### ACTIVITY
Copies of all lines that contain "anajas" are needed; take them from the data below.
Start of DATA PROVIDED
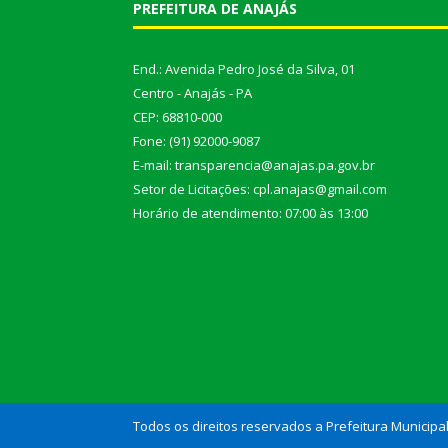
PREFEITURA DE ANAJÁS
End.: Avenida Pedro José da Silva, 01
Centro - Anajás - PA
CEP: 68810-000
Fone: (91) 92000-9087
E-mail: transparencia@anajas.pa.gov.br
Setor de Licitações: cpl.anajas@gmail.com
Horário de atendimento: 07:00 às 13:00
Todos os direitos reservados a Prefeitura Municipa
End of DATA PROVIDED
### OUTPUT FOR THIS TASK
E-mail: transparencia@anajas.pa.gov.br
Setor de Licitações: cpl.anajas@gmail.com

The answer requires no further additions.